:: RECORDS FOR THE TASK

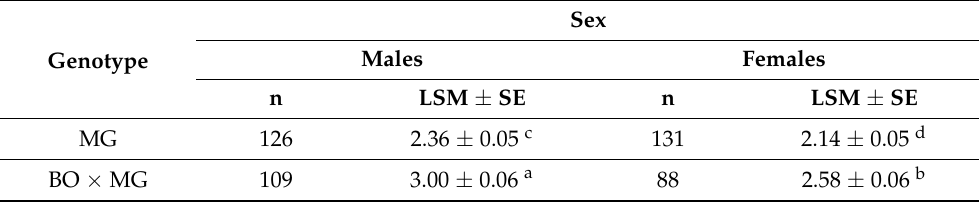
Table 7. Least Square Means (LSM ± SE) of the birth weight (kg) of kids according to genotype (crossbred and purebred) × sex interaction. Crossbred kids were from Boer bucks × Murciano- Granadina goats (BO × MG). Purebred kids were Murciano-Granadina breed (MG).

::::
:: RECORDS FOR THE TASK

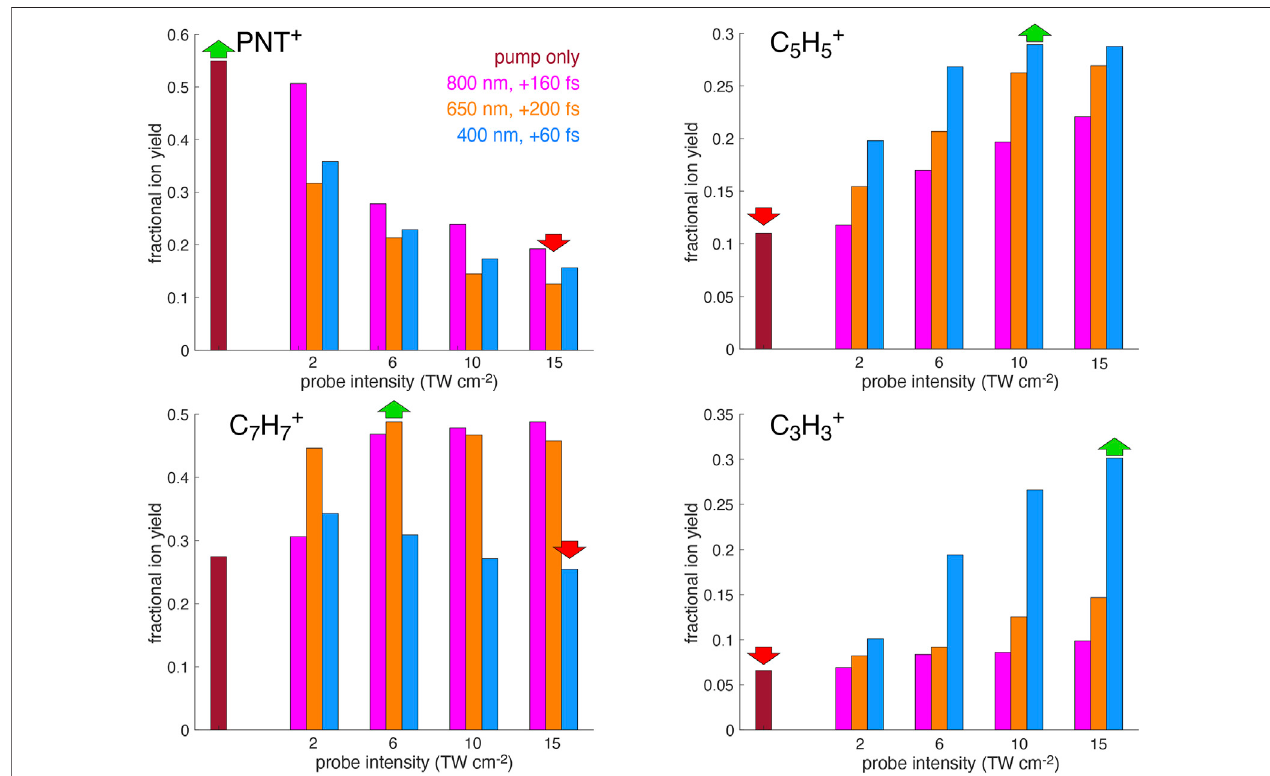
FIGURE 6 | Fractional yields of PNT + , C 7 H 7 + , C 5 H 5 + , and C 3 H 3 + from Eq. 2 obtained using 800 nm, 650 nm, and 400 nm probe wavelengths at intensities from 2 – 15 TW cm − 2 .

::::
:: RECORDS FOR THE TASK

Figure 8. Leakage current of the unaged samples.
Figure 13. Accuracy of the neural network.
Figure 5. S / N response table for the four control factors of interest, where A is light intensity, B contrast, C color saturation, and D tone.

::::

EXERCISE DIRECTIONS:
Note each line of the material holding "from" and copy it out.

REPLY:
Table 7. Least Square Means (LSM ± SE) of the birth weight (kg) of kids according to genotype (crossbred and purebred) × sex interaction. Crossbred kids were from Boer bucks × Murciano- Granadina goats (BO × MG). Purebred kids were Murciano-Granadina breed (MG).
FIGURE 6 | Fractional yields of PNT + , C 7 H 7 + , C 5 H 5 + , and C 3 H 3 + from Eq. 2 obtained using 800 nm, 650 nm, and 400 nm probe wavelengths at intensities from 2 – 15 TW cm − 2 .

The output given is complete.